First judgment module, for by the mass center W of each submanifold_iAs new cluster centre, judged in each new cluster respectively It whether there is actual density value F in submanifold where the heart_i,cLess than pre-estimation density value F_i,tSample point, if it does not, jump Go to third judgment module；If it does, jumping to submanifold obtains module；

Submanifold obtains module, for obtaining actual density value F_i,cWith pre-estimation density value F_i,tThe maximum sample of absolute difference Submanifold where point；

Actual density value computing module, for obtaining several sample points at random in the submanifold that submanifold obtains that module obtains, and Calculate separately the actual density value F of several sample points_i,c；

Second judgment module, for judging in each and every one several sample points with the presence or absence of actual density value F_i,cGreater than pre-estimation Density value F_i,tSample point；If it is present jumping to third judgment module；Otherwise it jumps to new cluster centre and obtains mould Block；

New cluster centre obtains module, is used for actual density value F_i,cWith pre-estimation density value F_i,tAbsolute difference is maximum Then sample point executes third judgment module as new cluster centre；

Third judgment module, for judging cluster centre W_iWhether no longer change, jumps to output object module if meeting；It is no Then the number of iterations t is updated to t+1, using new cluster centre as new initial cluster center, jumps to submanifold and forms module；

Object module is exported, for exporting cluster result.

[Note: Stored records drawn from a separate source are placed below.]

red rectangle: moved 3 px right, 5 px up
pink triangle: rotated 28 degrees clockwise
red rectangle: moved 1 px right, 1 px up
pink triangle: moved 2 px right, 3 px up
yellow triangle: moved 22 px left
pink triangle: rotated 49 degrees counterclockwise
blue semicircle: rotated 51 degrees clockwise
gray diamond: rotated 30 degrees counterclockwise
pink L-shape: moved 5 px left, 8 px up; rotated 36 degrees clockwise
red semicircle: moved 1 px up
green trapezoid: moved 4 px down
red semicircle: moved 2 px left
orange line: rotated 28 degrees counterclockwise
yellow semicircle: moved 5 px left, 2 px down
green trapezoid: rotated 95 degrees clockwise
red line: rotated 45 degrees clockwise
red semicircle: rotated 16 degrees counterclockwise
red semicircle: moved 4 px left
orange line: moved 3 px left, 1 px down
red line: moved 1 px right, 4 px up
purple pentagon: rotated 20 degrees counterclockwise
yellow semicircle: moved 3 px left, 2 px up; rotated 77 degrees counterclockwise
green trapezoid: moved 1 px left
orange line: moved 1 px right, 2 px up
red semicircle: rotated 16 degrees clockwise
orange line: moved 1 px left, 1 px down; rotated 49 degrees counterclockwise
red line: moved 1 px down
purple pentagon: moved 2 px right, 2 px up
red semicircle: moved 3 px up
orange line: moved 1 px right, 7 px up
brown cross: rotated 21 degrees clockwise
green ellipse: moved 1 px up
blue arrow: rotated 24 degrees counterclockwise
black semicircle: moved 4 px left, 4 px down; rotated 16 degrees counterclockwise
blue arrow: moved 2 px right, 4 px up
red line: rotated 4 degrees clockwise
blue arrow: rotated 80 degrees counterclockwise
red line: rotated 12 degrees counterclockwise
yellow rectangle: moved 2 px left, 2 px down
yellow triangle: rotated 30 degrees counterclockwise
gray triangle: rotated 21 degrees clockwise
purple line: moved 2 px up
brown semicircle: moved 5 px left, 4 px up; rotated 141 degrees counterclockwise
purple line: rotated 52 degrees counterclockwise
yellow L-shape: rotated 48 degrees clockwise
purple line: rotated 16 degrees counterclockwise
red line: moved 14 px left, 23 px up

4. a kind of global optimization K mean cluster system based on sample rate according to claim 1, which is characterized in that institute State the actual density value F in pre-estimation density value and actual density value computing module_i,cAccording to formulaCome It calculates, whereind_ijFor W_iJ-th of sample point n into i-th of submanifold_ijEuclidean distance, S_iIndicate the The number of sample point in i submanifold, j are j-th of sample point, c ∈ [1, c_max], c_maxFor preset peak excursion number, r=R ×Ra；R is maximum distance of the cluster centre from sample point in the submanifold of place in any submanifold.